Paired box coordinates:
+ + + + + + +

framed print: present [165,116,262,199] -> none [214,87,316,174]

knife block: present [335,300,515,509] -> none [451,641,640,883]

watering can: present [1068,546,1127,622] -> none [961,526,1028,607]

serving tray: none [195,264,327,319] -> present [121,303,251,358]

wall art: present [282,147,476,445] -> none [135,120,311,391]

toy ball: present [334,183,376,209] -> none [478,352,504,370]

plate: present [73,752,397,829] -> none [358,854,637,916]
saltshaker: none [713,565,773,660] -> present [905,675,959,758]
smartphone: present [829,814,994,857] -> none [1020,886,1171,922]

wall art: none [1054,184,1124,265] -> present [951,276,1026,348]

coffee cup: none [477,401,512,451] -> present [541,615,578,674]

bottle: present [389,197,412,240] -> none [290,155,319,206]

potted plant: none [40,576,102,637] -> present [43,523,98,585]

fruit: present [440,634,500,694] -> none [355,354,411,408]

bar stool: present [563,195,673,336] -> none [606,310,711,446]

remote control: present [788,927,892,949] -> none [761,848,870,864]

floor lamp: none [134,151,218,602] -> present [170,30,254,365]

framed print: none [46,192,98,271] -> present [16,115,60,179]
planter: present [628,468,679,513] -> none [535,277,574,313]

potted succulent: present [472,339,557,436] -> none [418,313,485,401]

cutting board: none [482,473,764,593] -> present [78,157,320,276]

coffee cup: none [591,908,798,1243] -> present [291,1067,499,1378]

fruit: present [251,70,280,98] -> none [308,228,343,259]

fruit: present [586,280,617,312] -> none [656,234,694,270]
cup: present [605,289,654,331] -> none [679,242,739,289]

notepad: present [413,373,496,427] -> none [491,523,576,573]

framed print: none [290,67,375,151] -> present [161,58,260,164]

+ + + + + + +

#### What you should do:
Taking the line with "floor lamp: none" as the start and the last line of the data above as the end, write out those two lines and every line between them exactly, and only those.

#### Solution to the exercise:
floor lamp: none [134,151,218,602] -> present [170,30,254,365]

framed print: none [46,192,98,271] -> present [16,115,60,179]
planter: present [628,468,679,513] -> none [535,277,574,313]

potted succulent: present [472,339,557,436] -> none [418,313,485,401]

cutting board: none [482,473,764,593] -> present [78,157,320,276]

coffee cup: none [591,908,798,1243] -> present [291,1067,499,1378]

fruit: present [251,70,280,98] -> none [308,228,343,259]

fruit: present [586,280,617,312] -> none [656,234,694,270]
cup: present [605,289,654,331] -> none [679,242,739,289]

notepad: present [413,373,496,427] -> none [491,523,576,573]

framed print: none [290,67,375,151] -> present [161,58,260,164]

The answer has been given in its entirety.